── Records provided

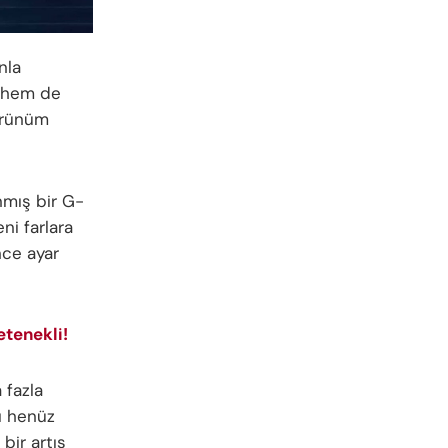
nla
i hem de
görünüm
nmış bir G-
ni farlara
nce ayar
tenekli!
 fazla
tı henüz
bir artış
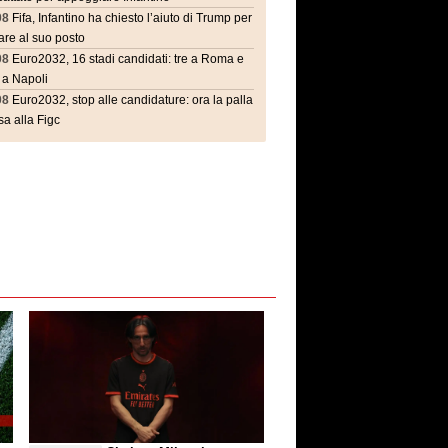
08
Fifa, Infantino ha chiesto l’aiuto di Trump per
are al suo posto
08
Euro2032, 16 stadi candidati: tre a Roma e
 a Napoli
08
Euro2032, stop alle candidature: ora la palla
a alla Figc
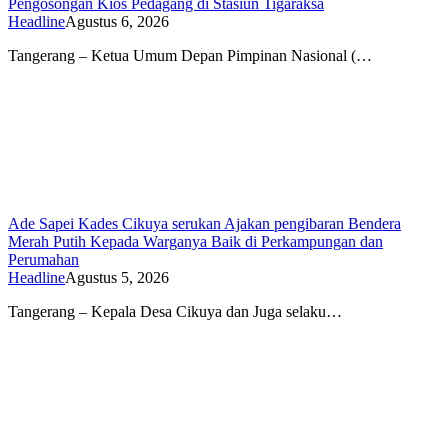
Pengosongan Kios Pedagang di Stasiun Tigaraksa
Headline
Agustus 6, 2026
Tangerang – Ketua Umum Depan Pimpinan Nasional (…
Ade Sapei Kades Cikuya serukan Ajakan pengibaran Bendera
Merah Putih Kepada Warganya Baik di Perkampungan dan
Perumahan
Headline
Agustus 5, 2026
Tangerang – Kepala Desa Cikuya dan Juga selaku…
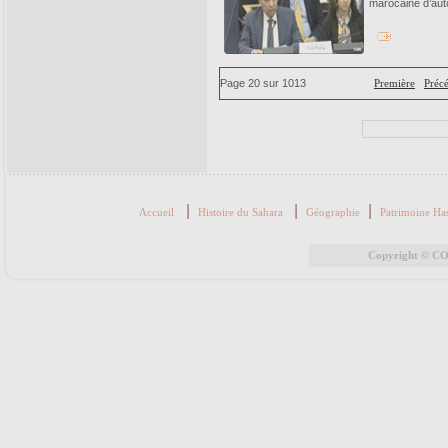
marocaine d’aut
Page 20 sur 1013
Première
Préc
|
|
|
Accueil
Histoire du Sahara
Géographie
Patrimoine Ha
Copyright © COR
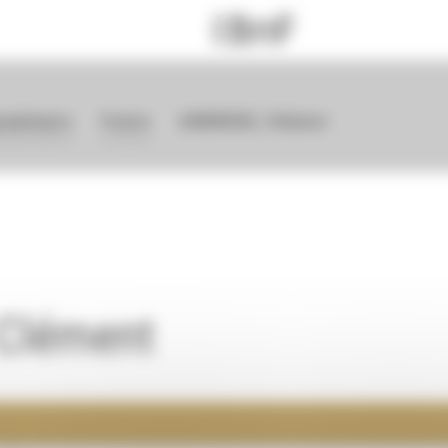
graphiques
France
ANDRIEUX, Clément
Clément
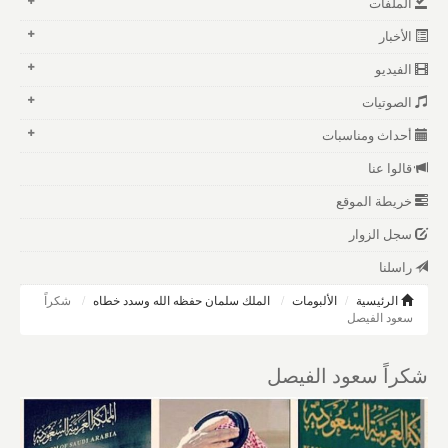
الملفات
الأخبار
الفيديو
الصوتيات
أحداث ومناسبات
قالوا عنا
خريطة الموقع
سجل الزوار
راسلنا
الرئيسية
الألبومات
الملك سلمان حفظه الله وسدد خطاه
شكراً
سعود الفيصل
شكراً سعود الفيصل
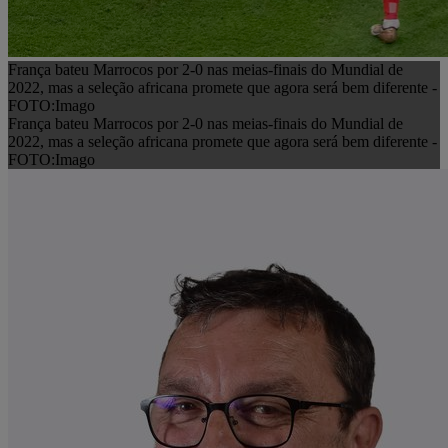
França bateu Marrocos por 2-0 nas meias-finais do Mundial de
2022, mas a seleção africana promete que agora será bem diferente -
FOTO:Imago
França bateu Marrocos por 2-0 nas meias-finais do Mundial de
2022, mas a seleção africana promete que agora será bem diferente -
FOTO:Imago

────

#### To-do item:
Reproduce the records in full and leave the images behind.

#### Task response:
nla
i hem de
görünüm
nmış bir G-
ni farlara
nce ayar
tenekli!
 fazla
tı henüz
bir artış
08
Fifa, Infantino ha chiesto l’aiuto di Trump per
are al suo posto
08
Euro2032, 16 stadi candidati: tre a Roma e
 a Napoli
08
Euro2032, stop alle candidature: ora la palla
a alla Figc
Pengosongan Kios Pedagang di Stasiun Tigaraksa
Headline
Agustus 6, 2026
Tangerang – Ketua Umum Depan Pimpinan Nasional (…
Ade Sapei Kades Cikuya serukan Ajakan pengibaran Bendera
Merah Putih Kepada Warganya Baik di Perkampungan dan
Perumahan
Headline
Agustus 5, 2026
Tangerang – Kepala Desa Cikuya dan Juga selaku…
marocaine d’aut
Page 20 sur 1013
Première
Préc
|
|
|
Accueil
Histoire du Sahara
Géographie
Patrimoine Ha
Copyright © COR
graphiques
France
ANDRIEUX, Clément
Clément
الملفات
الأخبار
الفيديو
الصوتيات
أحداث ومناسبات
قالوا عنا
خريطة الموقع
سجل الزوار
راسلنا
الرئيسية
الألبومات
الملك سلمان حفظه الله وسدد خطاه
شكراً
سعود الفيصل
شكراً سعود الفيصل
França bateu Marrocos por 2-0 nas meias-finais do Mundial de
2022, mas a seleção africana promete que agora será bem diferente -
FOTO:Imago
França bateu Marrocos por 2-0 nas meias-finais do Mundial de
2022, mas a seleção africana promete que agora será bem diferente -
FOTO:Imago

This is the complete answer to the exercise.